It’s official. It is leggings and skinny jeans time. There is no going back until next summer. Feel confident and get toned with some killer inner thigh moves. Each one will be worth the effort for the strength you feel and the toned legs you can show off this cold weather season. Besides, who doesn’t want a leg up on the holiday season? I know that I do.

Know Your Squats

Squats are your thighs best friend even if they feel like your worst enemy while you are doing them. These exercises will work any time and all year.

Gliding Side Lunge:

Using a disc like a Valslide makes this move slide and glide.  If you don’t have a Valslide, try using a plastic lid from a large container on carpet. Feet should be hip-width apart. One foot (the right) should be on the plastic disc. Put your weight on your left leg and slowly bend the left knee and go into a squat.

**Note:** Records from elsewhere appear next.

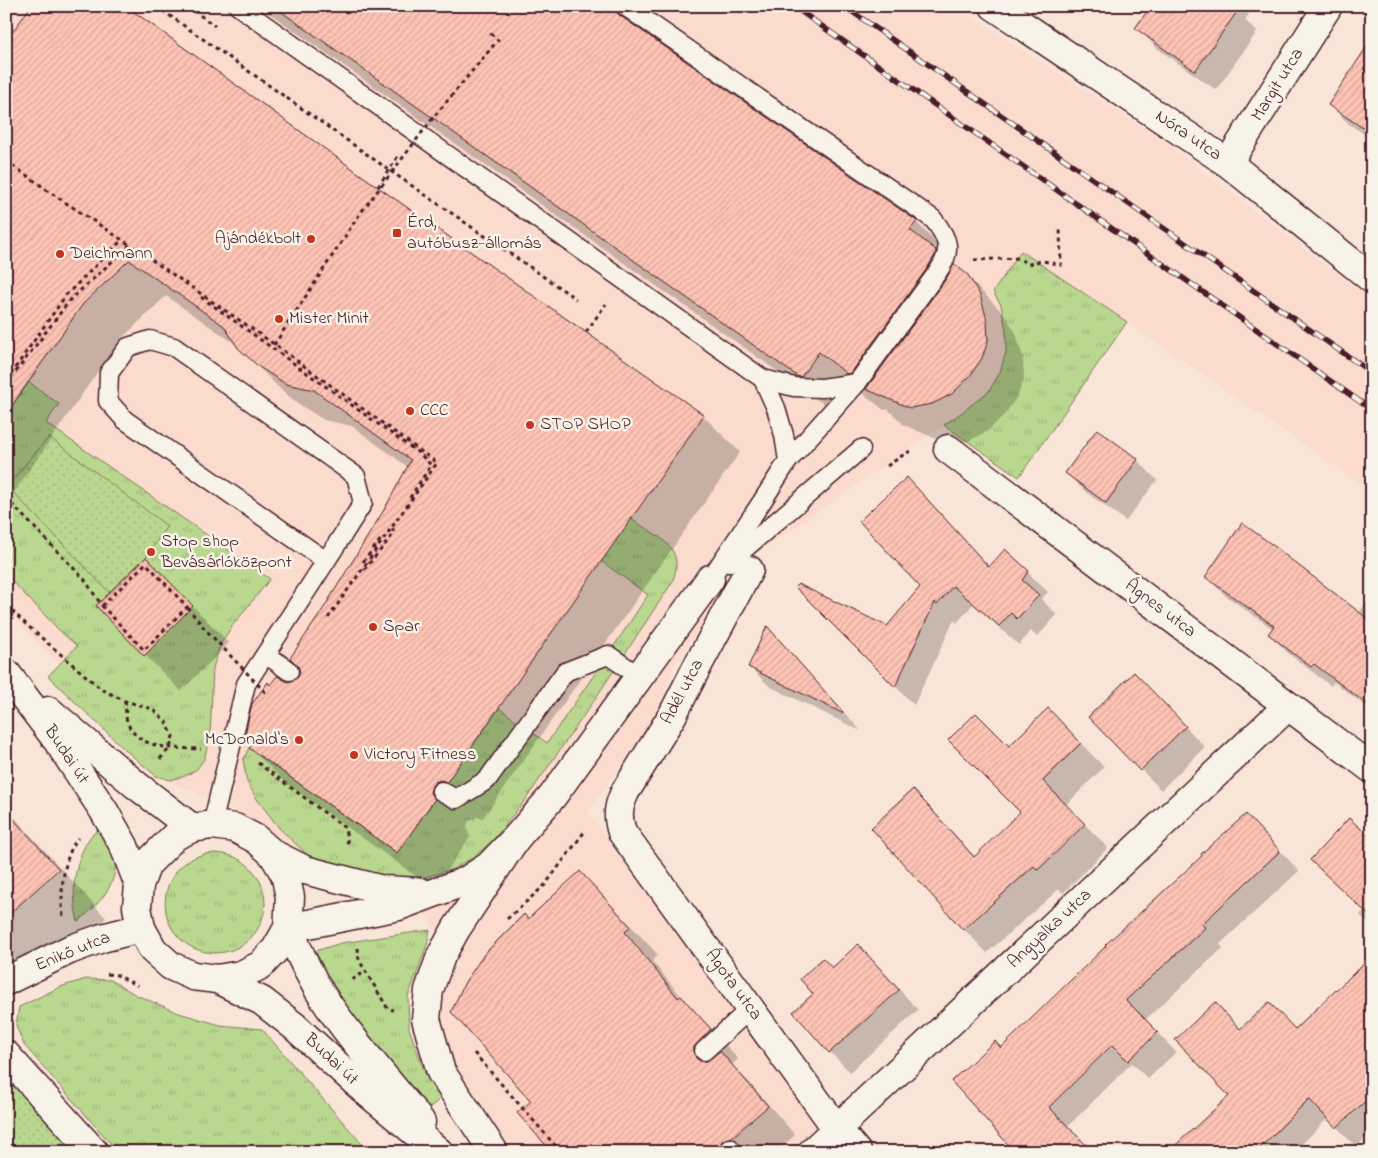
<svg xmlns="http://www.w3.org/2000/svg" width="1378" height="1158" viewBox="0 0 1378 1158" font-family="'Indie Flower',sans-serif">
	<defs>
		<pattern id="industrial-grid" width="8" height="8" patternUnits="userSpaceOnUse" patternTransform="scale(1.25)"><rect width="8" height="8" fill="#fadbcd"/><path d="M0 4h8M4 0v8" fill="none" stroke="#d8bcb0"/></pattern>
		<pattern id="grass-tufts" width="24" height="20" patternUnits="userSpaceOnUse" patternTransform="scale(1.25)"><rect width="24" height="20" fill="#b9d78f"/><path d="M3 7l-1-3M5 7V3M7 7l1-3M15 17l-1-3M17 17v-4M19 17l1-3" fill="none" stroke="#a1b87c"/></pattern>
		<pattern id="park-dots" width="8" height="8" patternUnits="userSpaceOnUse" patternTransform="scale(1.25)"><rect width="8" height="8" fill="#b9d78f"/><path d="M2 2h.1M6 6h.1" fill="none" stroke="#a1b87c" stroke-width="1.8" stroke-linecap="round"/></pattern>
		<pattern id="building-hatch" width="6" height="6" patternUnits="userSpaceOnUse" patternTransform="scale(1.25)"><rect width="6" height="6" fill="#fdc3b4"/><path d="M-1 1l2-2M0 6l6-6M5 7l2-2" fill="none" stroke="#daa79b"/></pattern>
	</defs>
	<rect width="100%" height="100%" fill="#f9e5d8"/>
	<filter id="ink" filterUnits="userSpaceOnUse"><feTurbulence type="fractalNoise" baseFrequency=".02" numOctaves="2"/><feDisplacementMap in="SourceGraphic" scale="10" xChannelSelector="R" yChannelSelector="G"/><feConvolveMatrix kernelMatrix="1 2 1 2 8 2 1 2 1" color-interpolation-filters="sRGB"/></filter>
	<g filter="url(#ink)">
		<path fill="#fadbcd" d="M6,6H954L1162,140L1372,301V492L1127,322L1021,251L993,292L1001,305L1006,330V352L1000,372L989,391L965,410L944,425L750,558L674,664L657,714L588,812L816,1124L786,1152H515L466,1095L452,1070L443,1042L442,1011L448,982L458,962L401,879L313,860L242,813L156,776L124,749L48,676L59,665L6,609Z"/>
		<path fill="url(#industrial-grid)" d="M816,1124L841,1152H786Z"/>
		<g fill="url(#grass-tufts)" stroke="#827b5d">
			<path d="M1021,251L1127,322L1019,477L944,425L965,410L989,391L1000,372L1006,352V330L1001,305L993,292Z"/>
			<path d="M29,382L59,404L46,423L270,579L233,625L221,643L213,668L210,737L204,759L197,769L185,776L170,780L156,776L124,749L48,676L77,646L61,632L6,575V414Z"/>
			<path d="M631,519C647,530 678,542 676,566C676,571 674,576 673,581L593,702L526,799L493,840L474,857L453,869L426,877L401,879H371L313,860L279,828L257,799L247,782L243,760L249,748L397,853L499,708L547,743L614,646L648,595L601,561Z"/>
			<path d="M103,825C127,869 114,891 78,922C71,893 73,861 91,836C95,832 99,829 103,825Z"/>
			<circle cx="215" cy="903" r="50"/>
			<path d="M430,930L427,945L408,997L409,1028L425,1073L441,1098L426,1111L361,1032L325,977L315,951L341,943Z"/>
			<path d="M86,979L111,980L136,995L179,1013L220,1025L262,1029L369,1152H150L147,1148L143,1152H118L24,1045L16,1026L19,1007L60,987Z"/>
		</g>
		<g fill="url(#park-dots)" stroke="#827b5d">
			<path d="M49,437L167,526L146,557L109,592L7,486Z"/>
			<path d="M6,1055L94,1152H6Z"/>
		</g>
		<g fill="#0003">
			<path d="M259,6H613L633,26L916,222L952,258L948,263L953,269L967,276L1004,314L1016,333L1023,358L1024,378L1018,395L1006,413L989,430L969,441L948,444L904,425L888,409L884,410L856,388L835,412L471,155Z"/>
			<path d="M1153,6H1254L1245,20L1257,32L1216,90L1157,48L1137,28Z"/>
			<path d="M1372,42V139L1349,124L1329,104Z"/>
			<path d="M6,43L377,188L703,416L740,452L483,818L477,817L472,819L468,822L467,829L470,837L434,889L287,784L250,748L254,741L271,687L294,682L299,678L321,615L385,511L408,467L352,426L324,420L297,403L276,385L237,345L166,296L119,341L6,504Z"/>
			<path d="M1137,460L1157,480L1126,521L1086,492L1066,473Z"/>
			<path d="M907,479L990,568L1005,551L1048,592L1041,599L1057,615L1037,637L1031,631L1019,645L973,604L957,623L954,620L914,705L797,587L887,628L922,587Z"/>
			<path d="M1206,577L1358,614L1369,599L1372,602V711L1334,682L1331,686L1289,654L1269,634L1273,629L1226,596Z"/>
			<path d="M182,595L229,643L181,691L145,655Z"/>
			<path d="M786,648L861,731L769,686L749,666Z"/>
			<path d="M1154,694L1205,747L1161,790L1090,717Z"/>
			<path d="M1048,710L1104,767L1066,805L1108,848L1063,893L1059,889L987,953L964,929L913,791L937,815L976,858L1022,812Z"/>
			<path d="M6,808L106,918L37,981L6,951Z"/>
			<path d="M1265,834L1299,871L1220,944L1223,948L1145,1020L1176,1052L1148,1079L1132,1063L1067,1127L1017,1152L1001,1049Z"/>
			<path d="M1372,841V927L1360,915L1364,910Z"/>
			<path d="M580,873L608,901L658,955L652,961L684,1000L709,1026L738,1059L732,1065L748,1081L795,1135L776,1152H553L533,1101L528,921Z"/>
			<path d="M858,946L878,966L918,1010L850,1072L830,1052L832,969Z"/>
			<path d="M1372,958V1132L1356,1147L1328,1118L1294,1152H1170L1230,1096L1241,1030L1295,1031Z"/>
			<path d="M6,1137L21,1152H6Z"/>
		</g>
		<g fill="url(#building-hatch)" stroke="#4a1f2b">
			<path d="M31,6H126L378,187L704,415L447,782L440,780L435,782L432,786L430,792L432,796L435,799L397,853L249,748L253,742L245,734L252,704L268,682L270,685L277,676L288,682L294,680L298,677L300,672L298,666L290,658L320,614L384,510L411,460L314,390L286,384L259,367L238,348L224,326L129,260L83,304L6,414V41Z"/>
			<path d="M273,6H615L616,11L619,15L917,221L910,230L936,250L935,255L928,267L851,373L847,374L819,352L801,377L797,376L433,118Z"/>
			<path d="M1151,6H1241L1195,71L1135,28Z"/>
			<path d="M1372,39V134L1328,105Z"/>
			<path d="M954,264L968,275L980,295L987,320L988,341L982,358L970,376L952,394L932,404L910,408L868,390L866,389L946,279Z"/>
			<path d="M1097,429L1138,459L1106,503L1065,473Z"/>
			<path d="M907,477L989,567L1005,549L1029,571L1022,580L1039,595L1017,619L1011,613L999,626L953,586L937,605L935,602L895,687L795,587L798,584L887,626L920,587L859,521Z"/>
			<path d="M1242,523L1281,551V552L1372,622V708L1314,664L1311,667L1268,634L1274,626L1205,577Z"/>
			<path d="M146,557L193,606L144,656L96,606Z"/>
			<path d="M767,626L843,712L842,713L748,667Z"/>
			<path d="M1134,672L1186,726L1140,771L1088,717Z"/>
			<path d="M1048,708L1081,743L1043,781L1085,824L1038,870L1034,866L963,930L871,828L913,789L974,857L1020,812L948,740L976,713L1009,746Z"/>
			<path d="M6,811L59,869L6,917Z"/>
			<path d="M1246,814L1280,851L1202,924L1205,928L1126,1000L1158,1032L1128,1061L1112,1045L1049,1107L1093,1152H1015L951,1081L995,1041L1001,1048L1106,946L1105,945L1202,856L1201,854Z"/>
			<path d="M1349,818L1372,839V918L1310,860Z"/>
			<path d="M580,871L630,926L625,932L678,998L681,996L711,1029L694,1047V1053L696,1058L700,1061H707L720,1051L768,1106L731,1138L723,1140L720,1144V1152H552L517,1113L531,1101L451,1012L465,982L485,953L524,914L528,919Z"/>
			<path d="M858,944L899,990L829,1053L793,1012L813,994L800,979L823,958L832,968Z"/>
			<path d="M1372,956V1095L1336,1128L1309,1099L1256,1152H1168L1229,1096L1175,1040L1215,1002L1240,1029L1269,1002L1295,1029Z"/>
		</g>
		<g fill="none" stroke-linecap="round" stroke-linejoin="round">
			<defs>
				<g id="service">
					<path d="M238,6L763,379L776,408L784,435L788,461"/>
					<path d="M625,6L933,219C949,239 953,251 937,273L857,383L788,461L761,503L710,579"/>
					<path d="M763,379L794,387L822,388L857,383"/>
					<path d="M728,563L861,449"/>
					<path d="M266,654L289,671"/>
					<path d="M441,791L456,799L487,780L565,672L608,655L639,676"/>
					<path d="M212,825L246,684L326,561L363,503L356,476L174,347L150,340L128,347L109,373L108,401L125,420L326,561"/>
					<path d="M704,1051L750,1009"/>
					<path d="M730,1148L733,1152"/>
				</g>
				<g id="minor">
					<path d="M994,6L1228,163L1372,279"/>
					<path d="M1228,163L1328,6"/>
					<path d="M948,449L1372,769"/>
					<path d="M749,570L698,665L672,716L625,792C618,807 617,816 622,832L837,1129L857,1152"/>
					<path d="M273,854L305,870L383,890L420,892"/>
					<path d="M288,928L399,906L466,881L489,866L516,838L552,797L710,579"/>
					<path d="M6,981L69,950L102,938L141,928"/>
					<path d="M6,1055L94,1152"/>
					<path d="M812,1152L1288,706"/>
				</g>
				<g id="secondary">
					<path d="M6,673L57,740L104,811L124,846L139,885"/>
					<path d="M49,711L136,785L192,828"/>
					<path d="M288,928C299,952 310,978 325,1000C353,1043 389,1081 421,1122"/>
					<path d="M217,979L241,975L261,965L276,949L288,928L290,897L285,874L273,854L256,839L235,828L212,825L192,828L175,836L147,864L139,885L137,907L141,928L153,950L171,966L193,976L217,979L262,1001L294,1026L362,1088L439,1152"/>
					<path d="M494,1152L441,1072L426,1019L429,990L441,956L456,929L516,838"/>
				</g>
			</defs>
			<use href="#service" stroke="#4a1f2b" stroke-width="21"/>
			<use href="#minor" stroke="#4a1f2b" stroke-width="31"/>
			<use href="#secondary" stroke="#4a1f2b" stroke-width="31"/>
			<g stroke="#4a1f2b" stroke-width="3" stroke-dasharray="4 4" stroke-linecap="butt">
				<path d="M187,6L215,26"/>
				<path d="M6,161L46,189"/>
				<path d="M378,187L398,156"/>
				<path d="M45,189L130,245L274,344L437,463L328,618"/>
				<path d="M974,260L1019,258C1032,269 1031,261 1043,261C1049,262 1055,264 1061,265L1060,228"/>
				<path d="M201,297L420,454L431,465L409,499"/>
				<path d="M586,332L606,304"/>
				<path d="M274,345L359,215L392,172L576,299"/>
				<path d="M6,381L66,295L120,242"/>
				<path d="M6,385L70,300L130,245"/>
				<path d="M887,466L906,453L914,450"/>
				<path d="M6,498L85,580L102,606L144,650L187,607L146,563L102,606"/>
				<path d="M363,562L381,539"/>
				<path d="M364,570L392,536L394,526"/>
				<path d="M6,605L29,627L101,689L125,701L153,709L166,722L173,736L170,748L160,759"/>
				<path d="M125,701C126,707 125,715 127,721C137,751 176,748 201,749"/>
				<path d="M258,763L345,828L348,845"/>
				<path d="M63,916C60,892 63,857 78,838"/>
				<path d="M507,919L545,885L585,831"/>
				<path d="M358,948L359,960L388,1009L393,1010"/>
				<path d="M107,974L117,975L138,986"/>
				<path d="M352,980L366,971"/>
				<path d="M474,1053L561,1152"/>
				<path d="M374,1146L379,1152"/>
			</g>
			<use href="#service" stroke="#f7f3e8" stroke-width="18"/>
			<use href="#minor" stroke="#f7f3e8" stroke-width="28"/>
			<use href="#secondary" stroke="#f7f3e8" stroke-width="28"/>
			<defs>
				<g id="rail">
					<path d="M793,6L1372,410"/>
					<path d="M844,6L1372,373"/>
				</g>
			</defs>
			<use href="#rail" stroke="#4a1f2b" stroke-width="5.5"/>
			<use href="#rail" stroke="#f7f3e8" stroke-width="4" stroke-dasharray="11" stroke-linecap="butt"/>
			<g stroke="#4a1f2b" stroke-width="3" stroke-dasharray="4 4" stroke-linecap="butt">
				<path d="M156,6L392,172L433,118L498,40L489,32"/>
				<path d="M187,607L206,630L266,693"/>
			</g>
		</g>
	</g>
	<g fill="#c8321e" stroke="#f7f3e8" stroke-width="2">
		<rect x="392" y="228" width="10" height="10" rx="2.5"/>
		<circle cx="311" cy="239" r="5"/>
		<circle cx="60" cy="254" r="5"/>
		<circle cx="279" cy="319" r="5"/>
		<circle cx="410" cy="411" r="5"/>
		<circle cx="530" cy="425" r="5"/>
		<circle cx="151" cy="552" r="5"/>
		<circle cx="373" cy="627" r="5"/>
		<circle cx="299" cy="740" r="5"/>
		<circle cx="354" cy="755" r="5"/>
	</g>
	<g text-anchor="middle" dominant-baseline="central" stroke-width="5" stroke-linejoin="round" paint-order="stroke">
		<g font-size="18" fill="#4a1f2b" stroke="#f7f3e8">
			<text transform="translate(1278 85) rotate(-58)">Margit utca</text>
			<text transform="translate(1188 136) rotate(34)">Nóra utca</text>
			<text transform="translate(1160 609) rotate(37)">Ágnes utca</text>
			<text transform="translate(683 692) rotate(-62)">Adél utca</text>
			<text transform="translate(66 755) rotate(56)">Budai út</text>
			<text transform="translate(1050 929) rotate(-43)">Angyalka utca</text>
			<text transform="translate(73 952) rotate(-22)">Enikő utca</text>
			<text transform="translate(733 985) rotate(54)">Ágota utca</text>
			<text transform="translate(331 1060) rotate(43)">Budai út</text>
		</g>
		<g font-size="18" fill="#4a1f2b" stroke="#f7f3e8" text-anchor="start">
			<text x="407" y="223">Érd,<tspan x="407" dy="21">autóbusz-állomás</tspan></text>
			<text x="301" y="239" text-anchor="end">Ajándékbolt</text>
			<text x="70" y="254">Deichmann</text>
			<text x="289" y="319">Mister Minit</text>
			<text x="420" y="411">CCC</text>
			<text x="540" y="425">STOP SHOP</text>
			<text x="161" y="542">Stop shop<tspan x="161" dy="21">Bevásárlóközpont</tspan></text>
			<text x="383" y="627">Spar</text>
			<text x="289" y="740" text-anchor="end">McDonald's</text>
			<text x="364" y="755">Victory Fitness</text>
		</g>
	</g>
	<rect width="1378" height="1158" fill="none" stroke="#f7f3e8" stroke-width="25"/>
	<rect x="12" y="12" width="1353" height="1133" fill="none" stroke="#4a1f2b" stroke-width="2" filter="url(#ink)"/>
</svg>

As you squat, the right leg should slide out to the side. Slowly straighten the left leg and simultaneously bring the right leg back to start. Do three sets of 10 reps on each side.

Narrow Squat with Overhead Press:

Feel the burn on the inner thigh, inner hamstring and inner quad muscles with this tight move. A set of 3, 5 or 10 lb. weights will also be needed. Start with your legs together. Arms should be at shoulder level, elbows bent with a weight in each hand. Next, squat down like you are sitting in a chair. As you squat down, raise your arms up over your head in a parallel position. Slowly stand up straight and bring your arms back down to their original position. Repeat for three sets of 15 reps.

Side Lunge:

Work those side pelvic muscles with your inner thighs. Start by holding 5-10 lb. hand weights, one in each hand, stand with your legs and feet together. Take a step out to the side with your right leg and lunge towards the floor. Don’t extend your right knee past your toes. Left leg should be straight. Return to your original position. Do for three sets of 10 on each side.

Circle Time

This last exercise singles out each leg for long, lean muscles.

Single-Leg Circle:

Strengthen legs by circular motion. Lie on your back with your legs straight in front of you, palms on the floor. Point your left foot to the ceiling with your leg rotated outward slightly. Trace a circle on with the left leg using the whole leg. Keep your hips still and don’t move them off the floor during this move. Trace the circle five times in a clockwise direction and then repeat in a counter-clockwise direction.  Do this five times on each leg.